Stephenson was a member of the American Medical Association, the Medical Society of Virginia, and the Richmond Academy of Medicine. He was the president of the Medical College of Virginia alumni association.

=== Politics ===
Stephenson was the chairman of the James City County Democratic Party from 1900 to 1907. He was chairman of the James City County Board of Supervisors from 1904 to 1908. He was elected to the Virginia House of Delegates in 1909, as a Democrat representing Charles City County, James City County, New Kent County, Warwick County, Williamsburg, and York, County from 1910 to 1914.

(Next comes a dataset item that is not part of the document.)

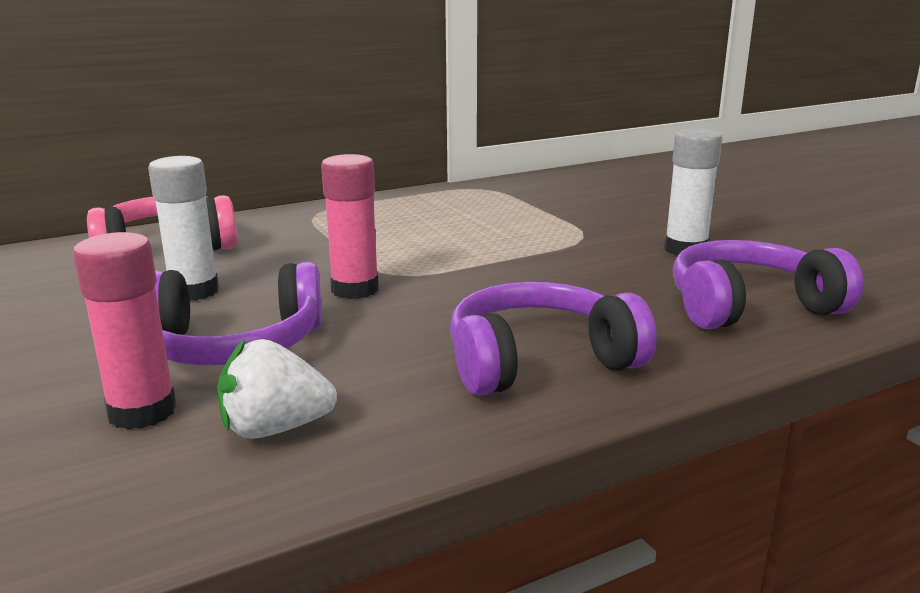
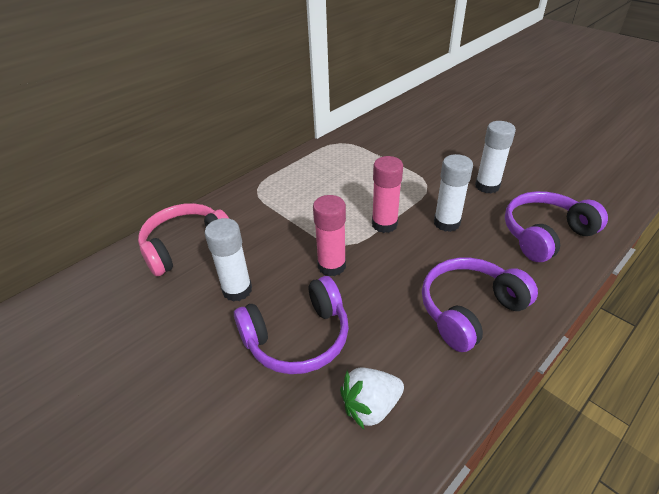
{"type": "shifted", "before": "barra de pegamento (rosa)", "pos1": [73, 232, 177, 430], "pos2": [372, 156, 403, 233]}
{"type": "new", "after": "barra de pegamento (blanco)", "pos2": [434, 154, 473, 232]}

== Nat Turner's remains ==

In October 1897, Virginia newspapers reported that Stephenson possessed the skeleton of Nat Turner, which was being used as a medical specimen in his office in Toano, Virginia. The report stated that the skeleton had been obtained from Dr. S. B. Kellar, who claimed to have acquired Turner's body after his execution and prepared the bones as a specimen. Turner's body had previously been subjected to post-mortem dissection and exploitation: contemporary and later accounts state that his skin was used to make souvenir purses, his flesh was rendered into grease, and his bones were retained as specimens and trophies.

== Personal life ==
Stephenson married Cynthia Gertrude Early on February 25, 1903. She was the daughter of Elizabeth Johnston and James N. Early of Hillsville, Virginia. They had four children: Cynthia Ellis Stephenson, Emily Kent Stephenson, Holden Early Stephenson, and Hack Urquhart Stephenson Jr. They lived on 2918 Kensington Avenue in Richmond at the time of his death.

Stephenson died in the hospital in Richmond on January 20, 1949. He was buried in Forest Lawn Cemetery in Richmond.